Despite being the second NosCon Mega Man title to release on Playstation Network, Mega Man 10's retro-stylings and razor-sharp MIDIs are as engaging as they've ever been. Factor in the new "Easy" mode that makes the game actually beatable and you have an old-school package that should appeal to everyone.
The world is in turmoil once again. A robotic infection known as Roboenza has spread through the universe's contingent of robots faster than a Lady GaGa single. And guess what? They're trying to revolt.

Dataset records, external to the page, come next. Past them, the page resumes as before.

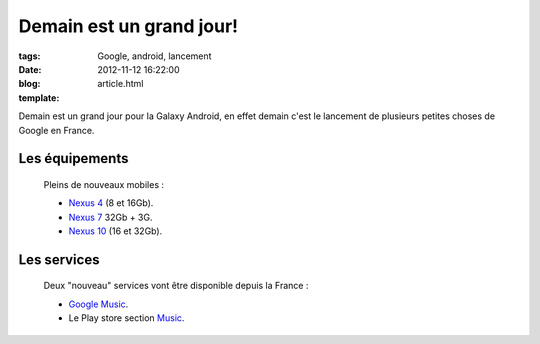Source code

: Demain est un grand jour!
#########################

:tags: Google, android, lancement
:date: 2012-11-12 16:22:00
:blog:
:template: article.html

Demain est un grand jour pour la Galaxy Android, en effet demain c'est le lancement de plusieurs petites choses de Google en France. 

Les équipements
===============

	Pleins de nouveaux mobiles :

	* `Nexus 4`_ (8 et 16Gb).
	* `Nexus 7`_ 32Gb + 3G.
	* `Nexus 10`_ (16 et 32Gb).

Les services
============

	Deux "nouveau" services vont être disponible depuis la France :

	* `Google Music`_.
	* Le Play store section Music_.


.. _`Google Music`: http://play.google.com/music/
.. _Music: https://play.google.com/store/music/
.. 	_`Nexus 4`: https://play.google.com/store/devices/details?id=nexus_4_8gb
.. 	_`Nexus 7`: https://play.google.com/store/devices/details?id=nexus_7_32gb_hspa
.. 	_`Nexus 10`: https://play.google.com/store/devices/details?id=nexus_10_16gb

In all honesty - Mega Man 10 is exactly what you'd expect from a mainline Mega Man title. For those unfamiliar with the concepts of the franchise — you'll start out with a host of robotic bosses to select from. Selecting a boss will take you to their relative stage. Once you complete the stage, you'll encounter said boss. Beating the boss will reward you with a new weapon. Each weapon is imperative to defeating a specific type of boss - so in reality you need to work out the best order for attacking each of the game's bosses.

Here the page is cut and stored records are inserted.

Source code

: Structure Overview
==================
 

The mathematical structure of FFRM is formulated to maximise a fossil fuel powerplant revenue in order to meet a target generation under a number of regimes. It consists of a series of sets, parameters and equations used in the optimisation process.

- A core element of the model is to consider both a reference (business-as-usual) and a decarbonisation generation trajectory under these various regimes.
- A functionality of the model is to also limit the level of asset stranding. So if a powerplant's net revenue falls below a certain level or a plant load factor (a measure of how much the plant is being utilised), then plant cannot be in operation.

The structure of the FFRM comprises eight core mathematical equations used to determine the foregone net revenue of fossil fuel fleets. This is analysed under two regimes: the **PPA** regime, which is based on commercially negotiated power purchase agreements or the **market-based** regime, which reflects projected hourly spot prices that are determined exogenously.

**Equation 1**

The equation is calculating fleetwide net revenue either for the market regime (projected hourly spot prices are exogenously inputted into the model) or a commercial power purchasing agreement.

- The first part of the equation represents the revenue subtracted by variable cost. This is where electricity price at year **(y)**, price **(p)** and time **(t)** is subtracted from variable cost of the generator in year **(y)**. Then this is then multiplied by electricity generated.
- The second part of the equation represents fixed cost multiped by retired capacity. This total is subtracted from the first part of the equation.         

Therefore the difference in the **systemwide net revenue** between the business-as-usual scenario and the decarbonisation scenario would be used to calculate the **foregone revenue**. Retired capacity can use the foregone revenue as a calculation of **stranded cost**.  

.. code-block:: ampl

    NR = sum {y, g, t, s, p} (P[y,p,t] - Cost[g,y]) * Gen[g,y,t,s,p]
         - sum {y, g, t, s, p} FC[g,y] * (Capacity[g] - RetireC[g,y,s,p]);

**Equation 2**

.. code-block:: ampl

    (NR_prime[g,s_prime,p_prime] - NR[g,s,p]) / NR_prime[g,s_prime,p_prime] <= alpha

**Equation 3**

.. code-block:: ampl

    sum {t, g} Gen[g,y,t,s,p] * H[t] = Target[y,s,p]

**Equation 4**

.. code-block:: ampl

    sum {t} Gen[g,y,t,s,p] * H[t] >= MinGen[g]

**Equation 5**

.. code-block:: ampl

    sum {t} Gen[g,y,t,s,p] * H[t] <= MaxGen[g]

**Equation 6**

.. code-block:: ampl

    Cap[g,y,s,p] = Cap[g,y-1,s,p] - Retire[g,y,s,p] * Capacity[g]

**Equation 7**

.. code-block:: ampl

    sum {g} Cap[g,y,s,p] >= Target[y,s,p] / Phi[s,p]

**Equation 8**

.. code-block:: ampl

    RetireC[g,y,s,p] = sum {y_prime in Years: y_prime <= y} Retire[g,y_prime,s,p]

Of course, those familiar with the franchise will know that it's often extremely difficult. Mega Man 10 is no different — but thankfully this is where the game's new "Easy" mode comes into play. Essentially a "simplified" version of the main game, Easy mode gives average gamers the realistic hope of completing the game — covering some of the game's pit-falls and making damage way less of an issue.
Despite being a throw-back, Mega Man 10 features a couple of more modern features. Time Attack mode returns (having first appeared in Mega Man 9), and allows players to work through a series of unlockable stages as quickly as they can. Scores attained here are stored and uploaded to an online leaderboard, providing plenty of replay value. The Challenges mode is also new, rewarding numerous achievements in the main game with a specific challenge such as "Beat Strike Man on Normal difficulty without getting hit". There's also the addition of Proto Man, providing a different tool-set of abilities to Mega Man to suitably change-up the experience.

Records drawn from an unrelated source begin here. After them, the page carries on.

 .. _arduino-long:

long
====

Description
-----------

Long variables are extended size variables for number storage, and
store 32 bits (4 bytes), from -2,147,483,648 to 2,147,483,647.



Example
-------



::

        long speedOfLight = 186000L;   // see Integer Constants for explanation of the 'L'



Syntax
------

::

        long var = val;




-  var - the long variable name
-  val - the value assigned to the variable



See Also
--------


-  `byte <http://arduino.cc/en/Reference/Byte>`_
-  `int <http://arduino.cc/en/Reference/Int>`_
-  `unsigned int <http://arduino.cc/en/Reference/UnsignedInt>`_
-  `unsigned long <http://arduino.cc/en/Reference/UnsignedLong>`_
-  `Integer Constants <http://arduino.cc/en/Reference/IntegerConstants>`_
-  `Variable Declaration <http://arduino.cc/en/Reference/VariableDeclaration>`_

Having said that, the main campaign's a little short — especially if you're good at these sort of games. For the average player, simply figuring out how to get through the stages is going to take its toll, but once you've done that there's perhaps not much else to get out of Mega Man 10.
Alas, at $10/£7.99, it's really difficult to complain about the breadth of content available in Mega Man 10. It's a tight package with some great level design and nods to retro gameplay. The "Easy" mode is also an excellent addition, giving players who are not prepared to spend their entire evening replaying a certain segment of a level incentive to keep playing.